Exercise requirements
Please tally the lines below that contain the string "melihat" and reply with that figure only.

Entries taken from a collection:
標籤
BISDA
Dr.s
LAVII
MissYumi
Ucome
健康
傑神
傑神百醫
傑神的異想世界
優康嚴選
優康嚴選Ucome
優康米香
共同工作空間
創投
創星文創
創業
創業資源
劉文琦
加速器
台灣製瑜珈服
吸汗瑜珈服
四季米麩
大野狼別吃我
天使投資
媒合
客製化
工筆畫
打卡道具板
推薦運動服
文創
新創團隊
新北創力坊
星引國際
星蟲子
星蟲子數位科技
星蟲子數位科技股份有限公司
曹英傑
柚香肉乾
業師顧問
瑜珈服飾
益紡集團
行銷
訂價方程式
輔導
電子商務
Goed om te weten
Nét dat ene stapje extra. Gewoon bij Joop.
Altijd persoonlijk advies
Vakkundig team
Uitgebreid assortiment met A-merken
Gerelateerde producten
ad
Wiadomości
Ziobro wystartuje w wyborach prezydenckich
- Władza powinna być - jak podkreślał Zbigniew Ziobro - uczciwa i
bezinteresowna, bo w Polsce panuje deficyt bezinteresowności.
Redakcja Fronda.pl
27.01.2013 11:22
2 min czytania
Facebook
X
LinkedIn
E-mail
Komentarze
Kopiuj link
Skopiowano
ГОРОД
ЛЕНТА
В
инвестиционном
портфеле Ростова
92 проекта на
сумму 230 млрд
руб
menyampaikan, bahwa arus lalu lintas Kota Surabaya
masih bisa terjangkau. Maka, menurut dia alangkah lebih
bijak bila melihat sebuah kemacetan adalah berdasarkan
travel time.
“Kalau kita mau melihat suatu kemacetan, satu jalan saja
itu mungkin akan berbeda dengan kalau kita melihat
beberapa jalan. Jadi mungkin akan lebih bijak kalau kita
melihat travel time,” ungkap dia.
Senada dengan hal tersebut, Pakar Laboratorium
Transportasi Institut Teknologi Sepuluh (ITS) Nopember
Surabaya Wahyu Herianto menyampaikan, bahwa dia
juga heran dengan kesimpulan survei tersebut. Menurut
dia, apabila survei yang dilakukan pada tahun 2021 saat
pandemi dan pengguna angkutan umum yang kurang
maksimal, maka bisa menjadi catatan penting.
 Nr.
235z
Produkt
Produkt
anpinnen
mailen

Solution
4